**RAW DATA**
[Start of section]

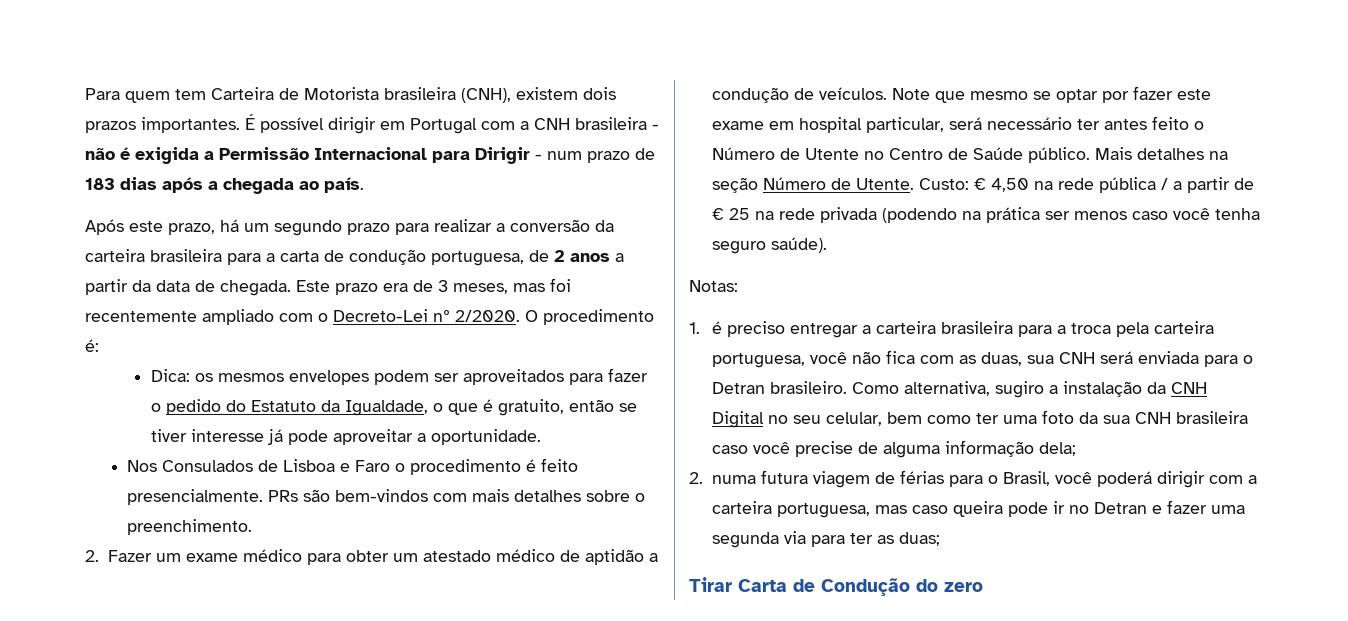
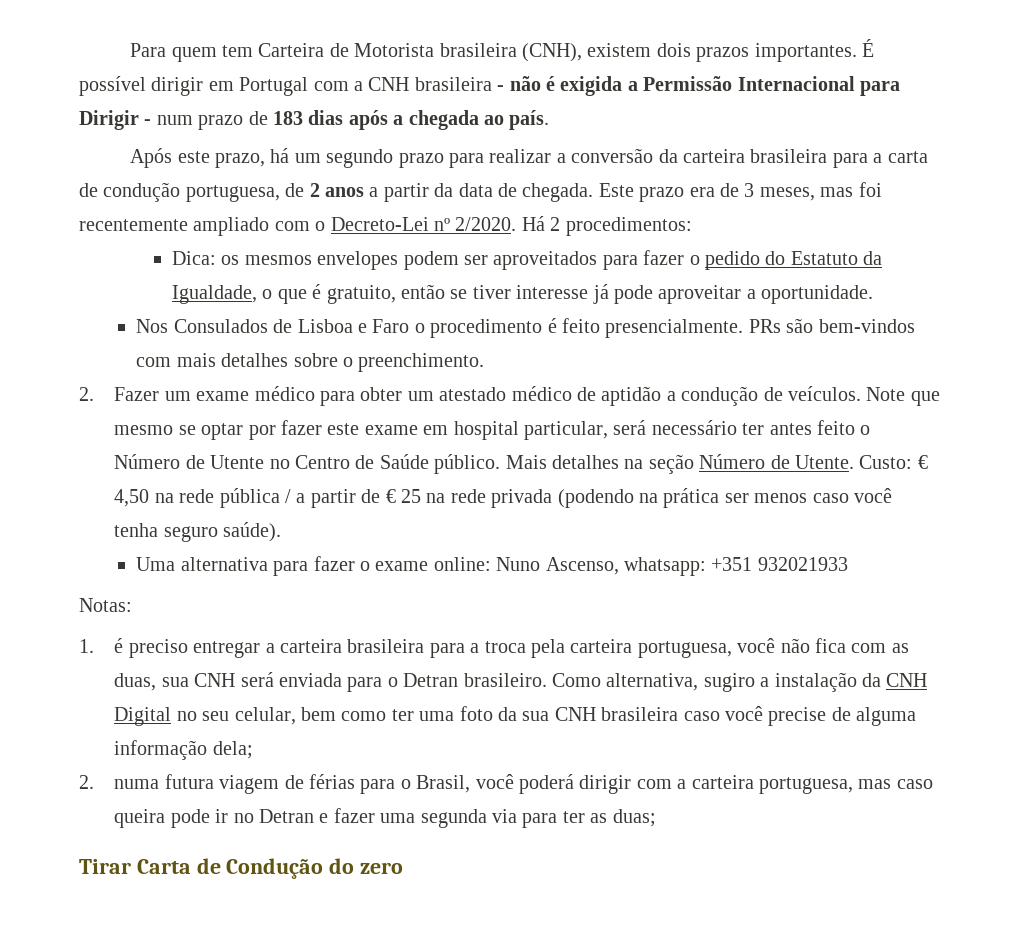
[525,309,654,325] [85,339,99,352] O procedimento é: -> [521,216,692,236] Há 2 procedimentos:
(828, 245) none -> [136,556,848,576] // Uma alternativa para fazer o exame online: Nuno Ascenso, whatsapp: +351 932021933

[End of section]
[Start of section]

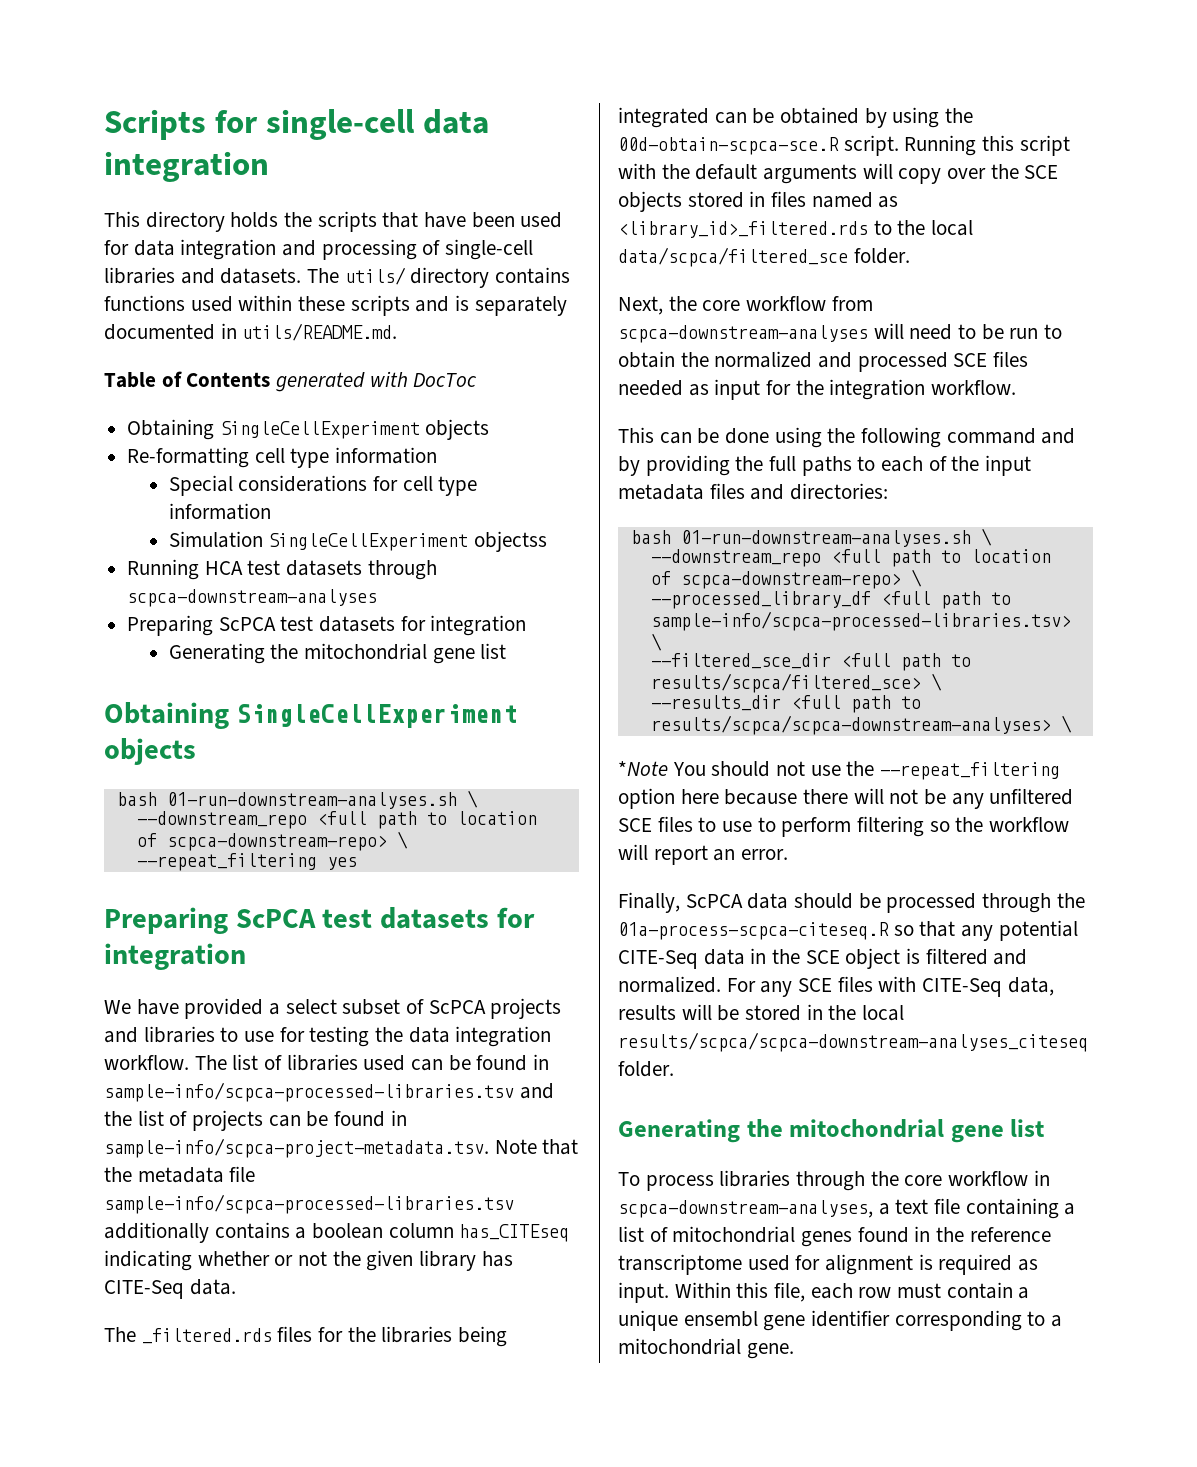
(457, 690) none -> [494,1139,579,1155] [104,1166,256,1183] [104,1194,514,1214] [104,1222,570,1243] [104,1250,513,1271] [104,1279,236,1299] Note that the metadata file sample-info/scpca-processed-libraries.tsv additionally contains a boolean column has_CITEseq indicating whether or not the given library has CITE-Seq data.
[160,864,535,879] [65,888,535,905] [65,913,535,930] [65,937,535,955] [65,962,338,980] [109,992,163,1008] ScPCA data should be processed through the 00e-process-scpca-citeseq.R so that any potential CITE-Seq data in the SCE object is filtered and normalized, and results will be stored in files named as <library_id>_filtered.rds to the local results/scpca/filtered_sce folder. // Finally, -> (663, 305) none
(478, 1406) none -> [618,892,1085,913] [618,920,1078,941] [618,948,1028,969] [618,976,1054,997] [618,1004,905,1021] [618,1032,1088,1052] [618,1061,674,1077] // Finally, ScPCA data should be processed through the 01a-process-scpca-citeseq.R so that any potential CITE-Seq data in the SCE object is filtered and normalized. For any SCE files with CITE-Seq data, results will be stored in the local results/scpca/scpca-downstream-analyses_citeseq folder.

[End of section]

Your answer should consist of the lines from the line with "[525,309,654,325] [85,339,99,352] O" to the line with "(828, 245) none" above, repeated exactly, both ends included.

[525,309,654,325] [85,339,99,352] O procedimento é: -> [521,216,692,236] Há 2 procedimentos:
(828, 245) none -> [136,556,848,576] // Uma alternativa para fazer o exame online: Nuno Ascenso, whatsapp: +351 932021933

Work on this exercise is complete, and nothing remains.